Bu süreçte Tarım Bakanlığı’nın üreticilere üretim öncesi uyarıda bulunup, alternatif ürün yetiştirilmesi konusunda teşvik verip vermediği de sorgulanmalı. Eğer böyle bir planlama yapılmadıysa, bu durum üreticilerin iflasına yol açan büyük bir organizasyon hatasıdır. Milyarlarca lira zarara uğrayan üretici, küçük teşviklerle ayağa kalkabilir mi? Bu yasaklar, sadece üreticiyi değil, aynı zamanda zeytinyağı ve salça fabrikalarını da stok sorunlarıyla karşı karşıya bırakıyor. Dış pazarlardaki kaybedilen müşteri ağlarını geri kazanmak ise son derece zor olacak.
Tüketiciye Ucuzlama Yansıdı Mı?
Tüketici fiyatlarında ciddi bir ucuzlama oldu mu? Ne yazık ki hayır. Bu yasaklar sadece üreticiye değil, tüketiciye de zarar veriyor. Fiyatların düşmesini bekleyen tüketiciler, marketlerde fiyatların artmaya devam ettiğini görüyor. Arada kazananlar ise aracılar ve satıcılar oluyor. Tüketici ve üretici zarar ederken, ülke tarımı da bu süreçte zorluklarla karşı karşıya kalıyor.

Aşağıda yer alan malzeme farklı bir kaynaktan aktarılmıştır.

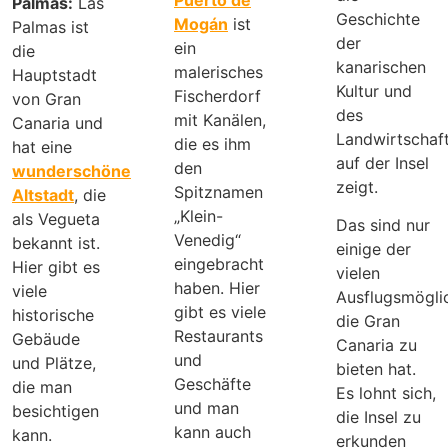
Palmas:
Las
Geschichte
Mogán
ist
Palmas ist
der
ein
die
kanarischen
malerisches
Hauptstadt
Kultur und
Fischerdorf
von Gran
des
mit Kanälen,
Canaria und
Landwirtschaf
die es ihm
hat eine
auf der Insel
den
wunderschöne
zeigt.
Spitznamen
Altstadt
, die
„Klein-
als Vegueta
Das sind nur
Venedig“
bekannt ist.
einige der
eingebracht
Hier gibt es
vielen
haben. Hier
viele
Ausflugsmöglic
gibt es viele
historische
die Gran
Restaurants
Gebäude
Canaria zu
und
und Plätze,
bieten hat.
Geschäfte
die man
Es lohnt sich,
und man
besichtigen
die Insel zu
kann auch
kann.
erkunden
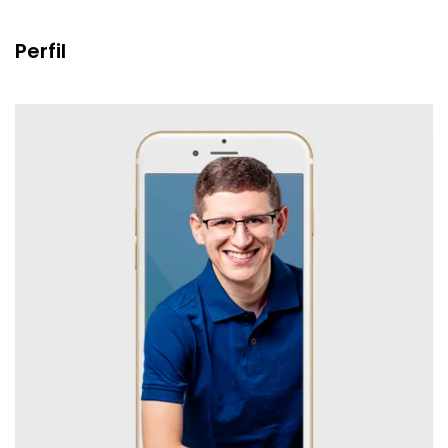
Perfil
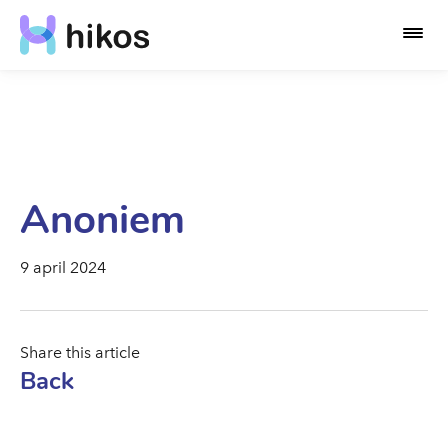
Anoniem
9 april 2024
Share this article
Back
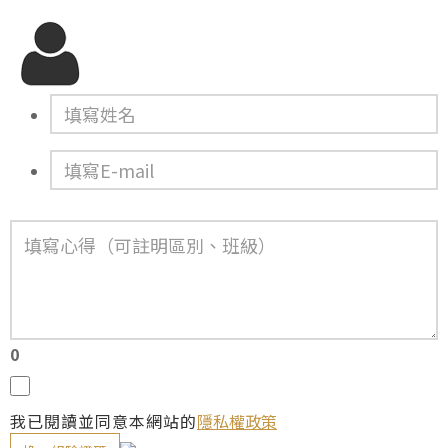
0
我已閱讀並同意本網站的
隱私權政策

Seyredenler ve Çözüm Yolları
En acı verici olan ise, bu süreci sadece seyredenler. Tarım Bakanlığı, üniversiteler, ziraat odaları, tohum firmaları, çiftçi birlikleri ve ihracatçılar birliği, bu felaketi uzaktan izlerken, ülkenin tarım sektörü hep birlikte batıyor. İhracat, ülkeye döviz girişini sağlar ve tarım sektörü için hayati öneme sahiptir. İhracat yerine ithalatın kısıtlanması gerekmez mi? Ancak böyle bir stratejiyle tarım sektörü canlanabilir.
Bereketli topraklara sahip ülkemizde, üreticiler yüksek maliyetlerle üretim yapıyor ancak bunun karşılığını alamıyor. Geliri yetmeyen halk ise güvenli ve sağlıklı ürünlere ulaşamıyor. Bu döngü, geleceğimiz için büyük bir tehdit oluşturuyor ve kırılması gerekiyor. Sağlıksız bir toplum, sağlıksız gelecek nesiller demektir. Tarım politikalarında köklü bir reform ihtiyacı ortada. Bu, sadece üreticiyi değil, tüm toplumu etkileyen bir sorun.
Ülkemizin tarımsal gücünü ve potansiyelini yeniden kazanması için üreticiye sahip çıkılmalı, doğru tarım politikaları geliştirilmeli ve ihracat yasakları yerine üretici ve tüketici dengesini gözeten çözümler üretilmelidir.